TASK TO COMPLETE:
When copying the listing below, skip every picture and repeat exactly the lines from the first one through the line that contains "(.select(control[0]), .a(b), .b(notB), .y(intoAdder));".

+ + + + +

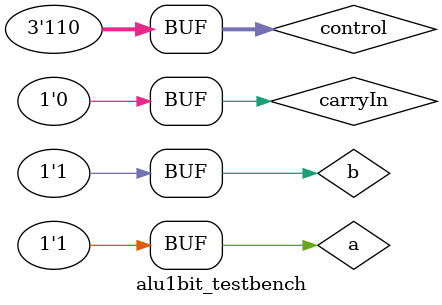
<source format=sv>
/*********************************************** 
Nguyen Lai
Winter 2018
CSE 469

This is 1 bit ALU unit
to perform arithmetic and logical operation

Input: 1 bit, 3 bit control line
Output: 1 bit based on the following operation:

// cntrl			Operation						Notes:
// 000:			result = B						value of overflow and carry_out unimportant
// 010:			result = A + B
// 011:			result = A - B
// 100:			result = bitwise A & B		value of overflow and carry_out unimportant
// 101:			result = bitwise A | B		value of overflow and carry_out unimportant
// 110:			result = bitwise A XOR B	value of overflow and carry_out unimportant

	
************************************************/
`timescale 1ns/10ps
module alu1bit(a, b, carryIn, carryOut, control, result);
	// Define input, outputs 
	input logic a, b, carryIn;
	input logic [2:0] control;
	output logic result;
	output logic carryOut;
	parameter DELAY = 0.05;
	
	logic [7:0] intoMux;
	logic sum, notB;
	logic intoAdder;
	
	// Perform Logical Operation
	and #DELAY theAndGate (intoMux[4], a, b);
	or  #DELAY theOrGate  (intoMux[5],  a, b);
	xor #DELAY theXorGate (intoMux[6], a, b);
	
	// Perform (a + b) or (a + ~b) 
	not #DELAY theInvertor (notB, b);
	mux_2to1 theMux1 (.select(control[0]), .a(b), .b(notB), .y(intoAdder));
	
	fulladder theAdder(.a, .b(intoAdder), .carryIn, .carryOut(carryOut), .sum(sum));
	
	// When control = 0, output b
	assign intoMux[0] = b;
	
	// Assign sum to intoMux[2] and intoMux[3]
	// intoMux[2] and intoMux[3] will have same result but we only care about one result so that doesn't matter
	assign intoMux[3] = sum;
	assign intoMux[2] = sum;
	
	// Select which results to output
	mux_8to1 theMux2 (.select(control[2:0]), .in(intoMux[7:0]), .out(result));
	
endmodule

module alu1bit_testbench();
	logic a, b, carryIn;
	logic [2:0] control;
	logic result;
	logic carryOut;
	
	alu1bit dut(.a, .b, .carryIn, .carryOut, .control, .result);
	
	initial begin
	a = 0; b = 0; carryIn = 0; control = 3'b000; #10;
										control = 3'b010; #10;
										control = 3'b011; #10;
										control = 3'b100; #10;
										control = 3'b101; #10;
										control = 3'b110; #10;
	
	a = 0; b = 1; carryIn = 0; control = 3'b000; #10;
										control = 3'b010; #10;
										control = 3'b011; #10;
										control = 3'b100; #10;
										control = 3'b101; #10;
										control = 3'b110; #10;
	
	a = 1; b = 0; carryIn = 0; control = 3'b000; #10;
										control = 3'b010; #10;
										control = 3'b011; #10;
										control = 3'b100; #10;
										control = 3'b101; #10;
										control = 3'b110; #10;
										
	
	a = 1; b = 1; carryIn = 0; control = 3'b000; #10;
										control = 3'b010; #10;
										control = 3'b011; #10;
										control = 3'b100; #10;
										control = 3'b101; #10;
										control = 3'b110; #10;
	end
endmodule


</source>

+ + + + +

ANSWER BOX:
<source format=sv>
/*********************************************** 
Nguyen Lai
Winter 2018
CSE 469

This is 1 bit ALU unit
to perform arithmetic and logical operation

Input: 1 bit, 3 bit control line
Output: 1 bit based on the following operation:

// cntrl			Operation						Notes:
// 000:			result = B						value of overflow and carry_out unimportant
// 010:			result = A + B
// 011:			result = A - B
// 100:			result = bitwise A & B		value of overflow and carry_out unimportant
// 101:			result = bitwise A | B		value of overflow and carry_out unimportant
// 110:			result = bitwise A XOR B	value of overflow and carry_out unimportant

	
************************************************/
`timescale 1ns/10ps
module alu1bit(a, b, carryIn, carryOut, control, result);
	// Define input, outputs 
	input logic a, b, carryIn;
	input logic [2:0] control;
	output logic result;
	output logic carryOut;
	parameter DELAY = 0.05;
	
	logic [7:0] intoMux;
	logic sum, notB;
	logic intoAdder;
	
	// Perform Logical Operation
	and #DELAY theAndGate (intoMux[4], a, b);
	or  #DELAY theOrGate  (intoMux[5],  a, b);
	xor #DELAY theXorGate (intoMux[6], a, b);
	
	// Perform (a + b) or (a + ~b) 
	not #DELAY theInvertor (notB, b);
	mux_2to1 theMux1 (.select(control[0]), .a(b), .b(notB), .y(intoAdder));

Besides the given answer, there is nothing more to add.